One. Location: To ensure the normal and safe operation of the low-voltage distribution cabinet, the low-voltage distribution room should be situated close to the load center. The placement area should be free of dust and corrosive substances; if any, they should be cleaned promptly. For safety reasons, the environment should be relatively dry, and the placement should minimize vibration.

II. Distribution Equipment Layout: Distribution equipment in low-voltage distribution rooms must be arranged with safety, reliability, applicability, and economy in mind, and should also be easy to install, operate, transport, maintain, test, and monitor. Adequate spacing and exit points for passages must be provided for rooms housing both low and high-voltage electrical equipment, as well as for rows of distribution cabinets. Necessary safety measures must be taken when arranging distribution equipment, such as covering exposed live conductors with shields or placing them beyond the reach of a person's extended arm.
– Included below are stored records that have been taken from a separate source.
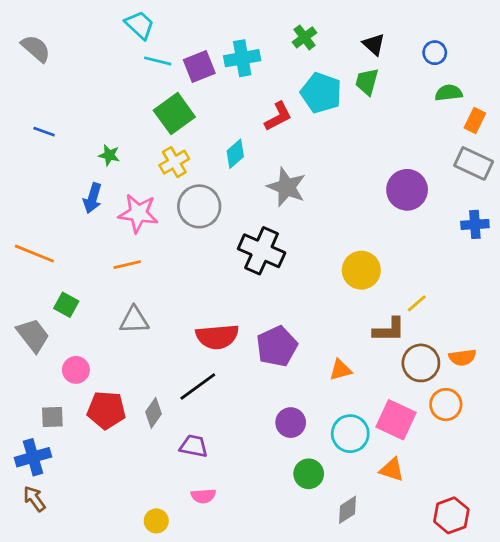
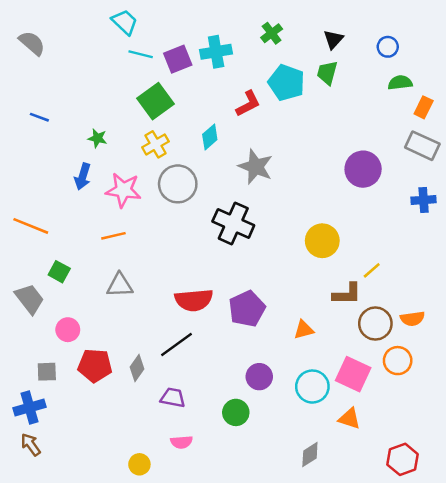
black triangle: (374, 44) -> (333, 39), turned 30
green circle: (309, 474) -> (236, 412), moved

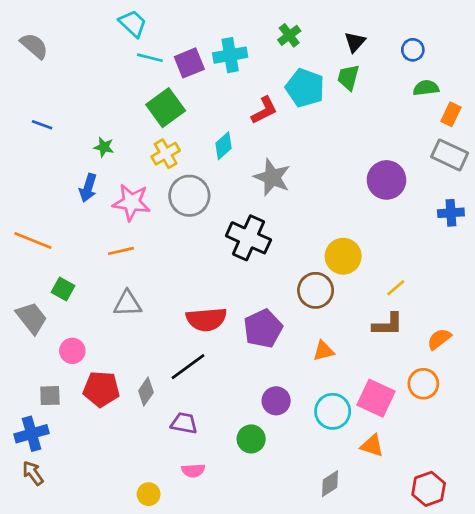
brown L-shape: (347, 294) -> (388, 325), moved
orange semicircle: (412, 319) -> (439, 339), turned 150
brown circle: (375, 324) -> (316, 290), moved

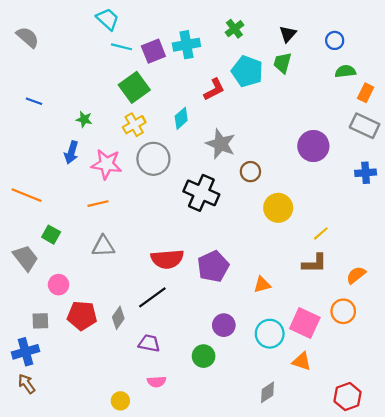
brown circle: (316, 290) -> (250, 172), moved, size x0.7

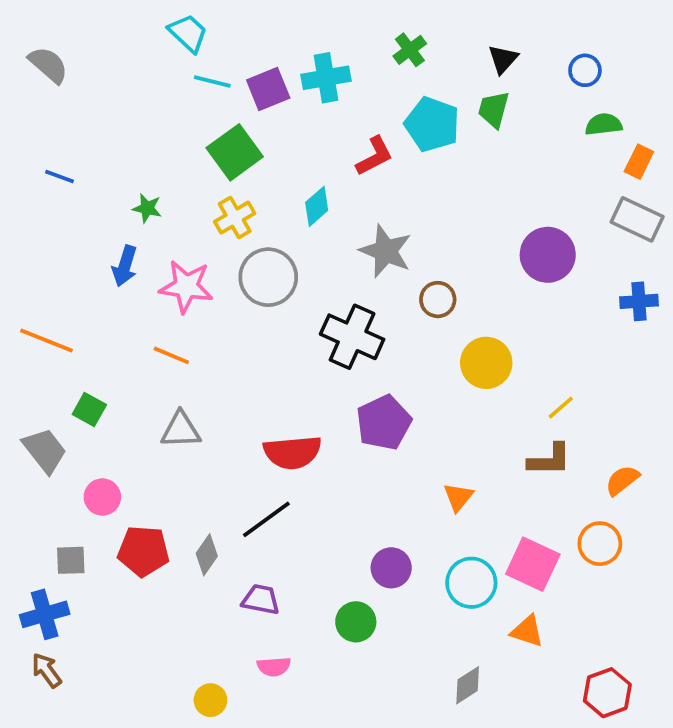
orange line: (98, 204) -> (171, 355), turned 36
purple pentagon: (213, 266) -> (384, 422), moved
orange triangle: (262, 285) -> (458, 497), turned -36

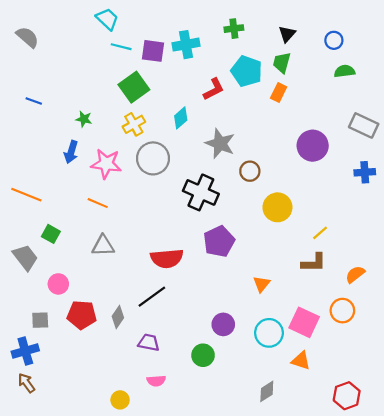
green cross: (410, 50) -> (234, 29), turned 30
purple square: (268, 89) -> (153, 51), turned 30
orange rectangle: (639, 162) -> (279, 92), moved

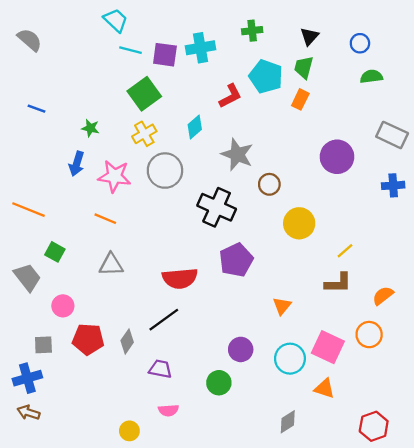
brown arrow: (26, 383) -> (28, 413), turned -36

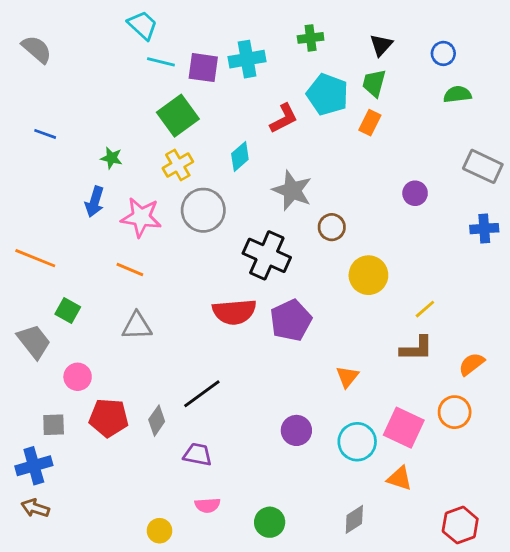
purple circle: (337, 157) -> (415, 193), size x0.6
red semicircle: (180, 278) -> (234, 312), moved
green circle: (219, 383) -> (270, 522), moved

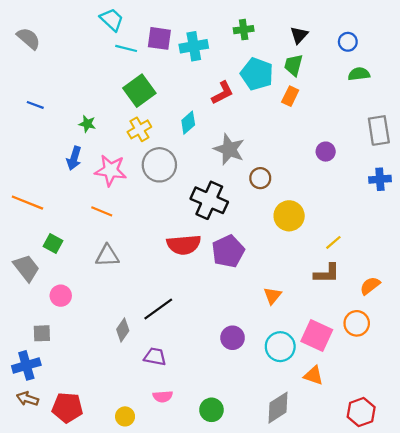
purple square: (203, 68) -> (159, 38), moved
gray rectangle: (483, 166) -> (379, 130), turned 56
red pentagon: (109, 418) -> (67, 408), moved
gray diamond: (354, 519) -> (278, 408), size x1.4

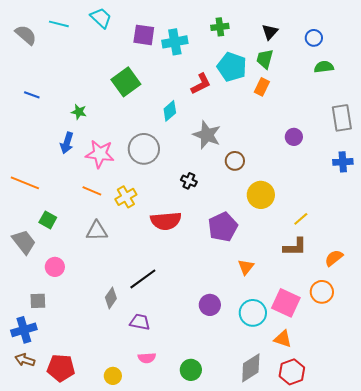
cyan line: (126, 48) -> (59, 24), moved
yellow cross: (139, 129) -> (126, 197), moved
black cross: (209, 200) -> (189, 181), size x0.5
purple pentagon: (228, 251) -> (223, 227), moved
red hexagon: (361, 412) -> (292, 372), moved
If it's difficult to use shields and outer covers, protective barriers can be used instead.

3. Conditions for the layout of distribution lines: Comply with the environmental characteristics of the placement location, match the features of the building, ensure an appropriate distance between people and lines, consider mechanical and electrical stresses that may arise due to short circuits, and account for other stresses that the wiring may encounter during installation and use, as well as the weight of the conductors.

Four, factors affecting the layout of power distribution lines: preventing external heat from affecting use, preventing water intrusion from affecting use, preventing external mechanical damage from affecting use, preventing dust accumulation on the wiring from affecting use, and preventing strong radiation from affecting use.